Required work >> From the records below, extract all the text exactly and leave the images behind.

Input for this task >>
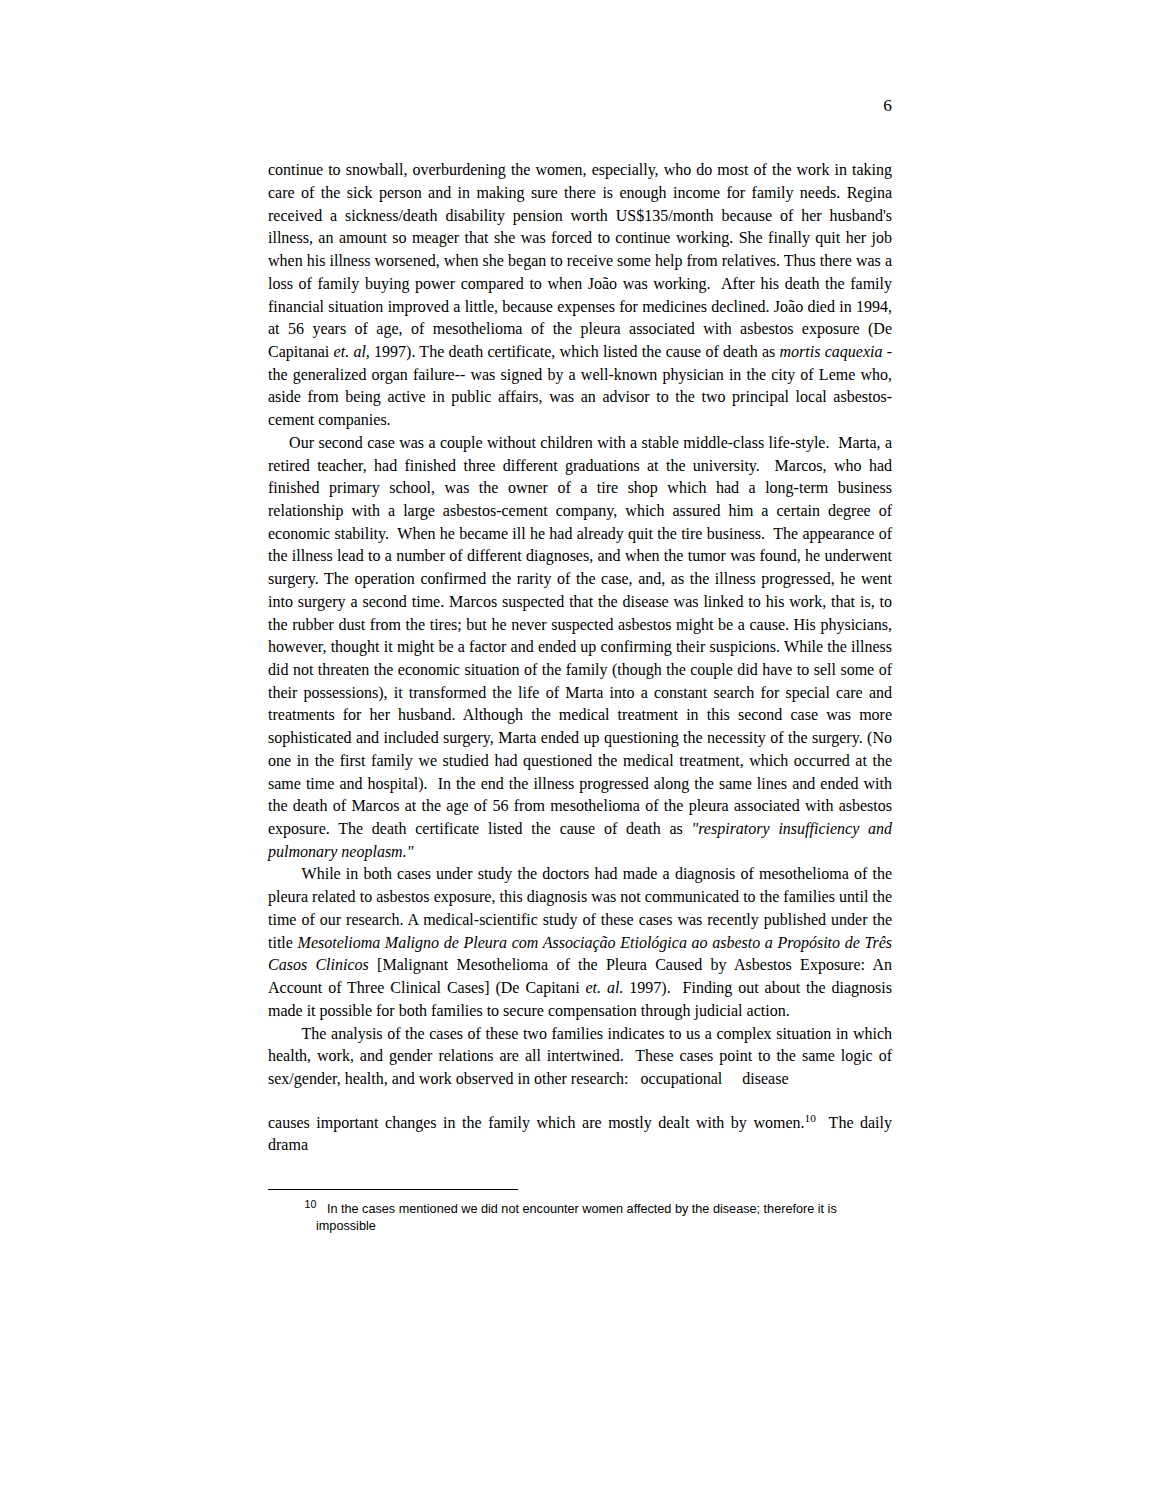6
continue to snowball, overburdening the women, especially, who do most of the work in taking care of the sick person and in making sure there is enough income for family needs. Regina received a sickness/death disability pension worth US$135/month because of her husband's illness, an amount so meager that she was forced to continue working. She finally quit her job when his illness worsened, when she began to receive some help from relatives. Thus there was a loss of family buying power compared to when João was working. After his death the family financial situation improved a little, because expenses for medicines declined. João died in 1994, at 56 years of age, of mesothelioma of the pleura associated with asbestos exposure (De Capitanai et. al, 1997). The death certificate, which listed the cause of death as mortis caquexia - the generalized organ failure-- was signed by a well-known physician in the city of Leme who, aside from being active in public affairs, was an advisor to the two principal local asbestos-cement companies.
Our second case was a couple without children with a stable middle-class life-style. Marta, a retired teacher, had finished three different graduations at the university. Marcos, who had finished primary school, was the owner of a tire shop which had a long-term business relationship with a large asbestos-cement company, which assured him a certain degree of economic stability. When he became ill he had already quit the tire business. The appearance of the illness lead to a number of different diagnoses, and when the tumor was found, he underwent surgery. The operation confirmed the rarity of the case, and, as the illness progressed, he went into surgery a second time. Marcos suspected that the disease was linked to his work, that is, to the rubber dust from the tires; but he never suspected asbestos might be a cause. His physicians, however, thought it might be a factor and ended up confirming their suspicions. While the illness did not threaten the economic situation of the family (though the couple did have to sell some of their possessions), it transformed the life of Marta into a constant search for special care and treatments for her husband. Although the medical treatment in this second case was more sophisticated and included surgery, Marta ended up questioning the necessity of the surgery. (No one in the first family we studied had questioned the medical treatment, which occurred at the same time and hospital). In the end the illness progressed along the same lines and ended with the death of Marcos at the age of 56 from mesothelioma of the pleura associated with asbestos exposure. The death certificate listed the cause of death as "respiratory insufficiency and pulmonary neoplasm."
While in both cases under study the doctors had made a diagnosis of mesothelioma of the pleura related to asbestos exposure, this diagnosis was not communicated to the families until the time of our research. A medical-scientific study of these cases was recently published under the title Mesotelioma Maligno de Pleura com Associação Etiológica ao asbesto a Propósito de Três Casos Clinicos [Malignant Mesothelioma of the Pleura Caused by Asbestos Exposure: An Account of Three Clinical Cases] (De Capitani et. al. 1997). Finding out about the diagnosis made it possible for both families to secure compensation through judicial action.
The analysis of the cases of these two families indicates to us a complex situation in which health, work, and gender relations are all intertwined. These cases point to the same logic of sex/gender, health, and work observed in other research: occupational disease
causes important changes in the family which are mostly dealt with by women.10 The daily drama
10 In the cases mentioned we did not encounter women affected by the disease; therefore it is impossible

Task solution >>
6
continue to snowball, overburdening the women, especially, who do most of the work in taking care of the sick person and in making sure there is enough income for family needs. Regina received a sickness/death disability pension worth US$135/month because of her husband's illness, an amount so meager that she was forced to continue working. She finally quit her job when his illness worsened, when she began to receive some help from relatives. Thus there was a loss of family buying power compared to when João was working. After his death the family financial situation improved a little, because expenses for medicines declined. João died in 1994, at 56 years of age, of mesothelioma of the pleura associated with asbestos exposure (De Capitanai et. al, 1997). The death certificate, which listed the cause of death as mortis caquexia - the generalized organ failure-- was signed by a well-known physician in the city of Leme who, aside from being active in public affairs, was an advisor to the two principal local asbestos-cement companies.
Our second case was a couple without children with a stable middle-class life-style. Marta, a retired teacher, had finished three different graduations at the university. Marcos, who had finished primary school, was the owner of a tire shop which had a long-term business relationship with a large asbestos-cement company, which assured him a certain degree of economic stability. When he became ill he had already quit the tire business. The appearance of the illness lead to a number of different diagnoses, and when the tumor was found, he underwent surgery. The operation confirmed the rarity of the case, and, as the illness progressed, he went into surgery a second time. Marcos suspected that the disease was linked to his work, that is, to the rubber dust from the tires; but he never suspected asbestos might be a cause. His physicians, however, thought it might be a factor and ended up confirming their suspicions. While the illness did not threaten the economic situation of the family (though the couple did have to sell some of their possessions), it transformed the life of Marta into a constant search for special care and treatments for her husband. Although the medical treatment in this second case was more sophisticated and included surgery, Marta ended up questioning the necessity of the surgery. (No one in the first family we studied had questioned the medical treatment, which occurred at the same time and hospital). In the end the illness progressed along the same lines and ended with the death of Marcos at the age of 56 from mesothelioma of the pleura associated with asbestos exposure. The death certificate listed the cause of death as "respiratory insufficiency and pulmonary neoplasm."
While in both cases under study the doctors had made a diagnosis of mesothelioma of the pleura related to asbestos exposure, this diagnosis was not communicated to the families until the time of our research. A medical-scientific study of these cases was recently published under the title Mesotelioma Maligno de Pleura com Associação Etiológica ao asbesto a Propósito de Três Casos Clinicos [Malignant Mesothelioma of the Pleura Caused by Asbestos Exposure: An Account of Three Clinical Cases] (De Capitani et. al. 1997). Finding out about the diagnosis made it possible for both families to secure compensation through judicial action.
The analysis of the cases of these two families indicates to us a complex situation in which health, work, and gender relations are all intertwined. These cases point to the same logic of sex/gender, health, and work observed in other research: occupational disease
causes important changes in the family which are mostly dealt with by women.10 The daily drama
10 In the cases mentioned we did not encounter women affected by the disease; therefore it is impossible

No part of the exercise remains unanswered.